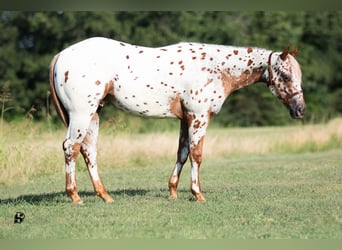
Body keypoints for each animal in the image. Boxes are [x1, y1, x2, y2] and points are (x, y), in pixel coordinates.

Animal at [48, 37, 304, 203]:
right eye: (285, 75)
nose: (300, 110)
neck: (214, 68)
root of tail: (61, 55)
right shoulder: (199, 116)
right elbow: (196, 155)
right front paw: (197, 193)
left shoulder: (186, 118)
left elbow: (182, 153)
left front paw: (172, 191)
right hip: (81, 114)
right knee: (71, 148)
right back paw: (75, 196)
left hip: (93, 114)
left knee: (89, 151)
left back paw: (105, 196)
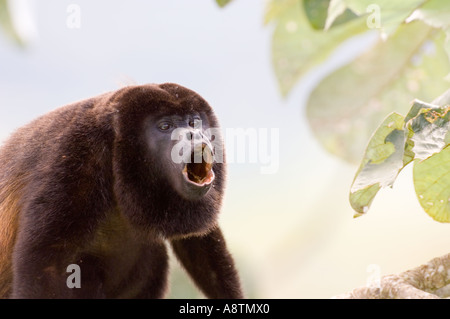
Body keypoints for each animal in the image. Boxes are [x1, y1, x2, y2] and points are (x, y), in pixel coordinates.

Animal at [0, 83, 243, 300]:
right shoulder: (74, 161)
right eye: (165, 126)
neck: (114, 142)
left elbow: (199, 242)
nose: (194, 134)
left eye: (194, 122)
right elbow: (43, 266)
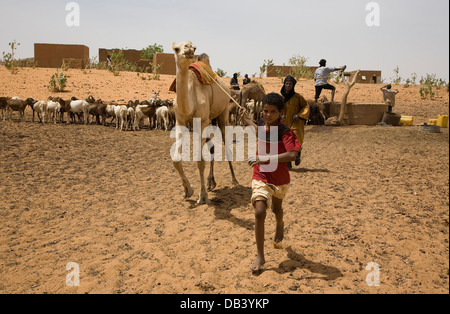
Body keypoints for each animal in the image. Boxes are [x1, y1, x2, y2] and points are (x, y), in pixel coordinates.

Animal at [171, 41, 239, 205]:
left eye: (193, 47)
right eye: (176, 49)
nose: (188, 49)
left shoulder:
========================================================================
§ Your task: Each line of the entries above that contains "right" must be copied into the answer.

§ Answer area:
right eye: (285, 75)
right shoulder: (199, 116)
right elbow: (196, 155)
right front paw: (197, 193)
right hip: (81, 114)
right knee: (71, 148)
right back paw: (75, 196)
right shoulder: (74, 161)
right eye: (165, 126)
right elbow: (43, 266)
right eye: (176, 49)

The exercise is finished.